The court in deciding Brannigan v. Bank of Am. Corp., 2013 U.S. Dist. (N.D. Ga., 2013) found that MERS could transfer and assign the deed, along with the power of sale, to another party.

After Plaintiffs defaulted on their mortgage, U.S. Bank initiated non-judicial foreclosure proceedings. Plaintiffs Wade and Angelina Brannigan initiated this action and requested that the court set aside a foreclosure sale on the grounds of wrongful foreclosure.

Plaintiff asserted that U.S. Bank, Bank of America, the Albertelli Firm, and MERS conspired to file an alleged ‘Transfer and Assignment,’ whereby MERS purported to transfer, sell, convey and assign to U.S. Bank all of its right, title and interest in and to the security deed. Plaintiffs argued, “MERS retained no interest in their security deed to transfer, and said transfer and assignment were not only fraudulent but a legal nullity” as plaintiffs’ mortgage loan had already been assigned to LaSalle Bank.

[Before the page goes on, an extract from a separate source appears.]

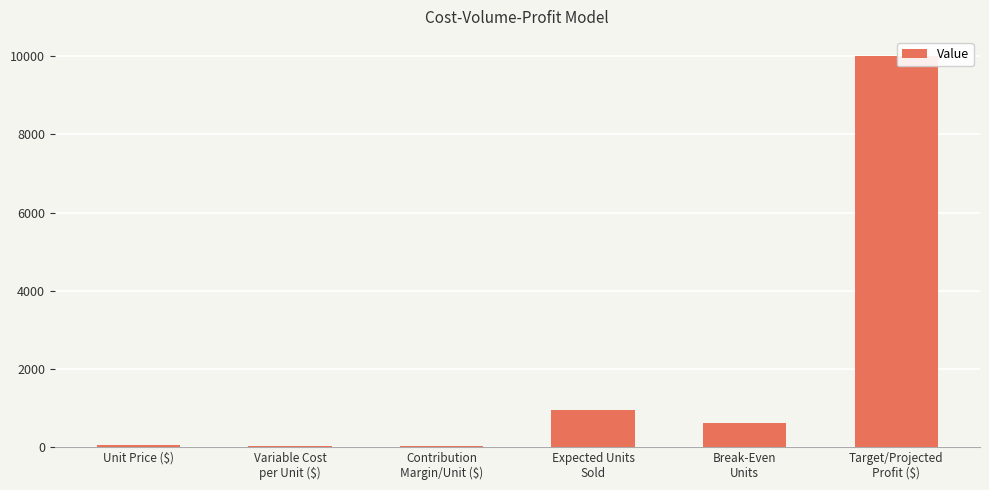

Between Variable Cost
per Unit ($) and Target/Projected
Profit ($), which is larger?

Target/Projected
Profit ($)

In regards to the plaintiff’s claim against MERS, the court found that the plaintiffs executed a security deed listing MERS as grantee and nominee for the lender and its successors and assigns. By the terms of the security deed, MERS could transfer and assign the deed, along with the power of sale, to another party, and did so by transferring it to U.S. Bank. Moreover, the court noted that under Georgia law, the security deed assignee “may exercise any power therein contained,” including the power of sale in accordance with the terms of the deed. O.C.G.A. § 23-2-114.

Therefore, even if Plaintiffs had standing to challenge the assignment, by the terms in the security deed U.S. Bank was within its authority to foreclose after Plaintiffs’ default.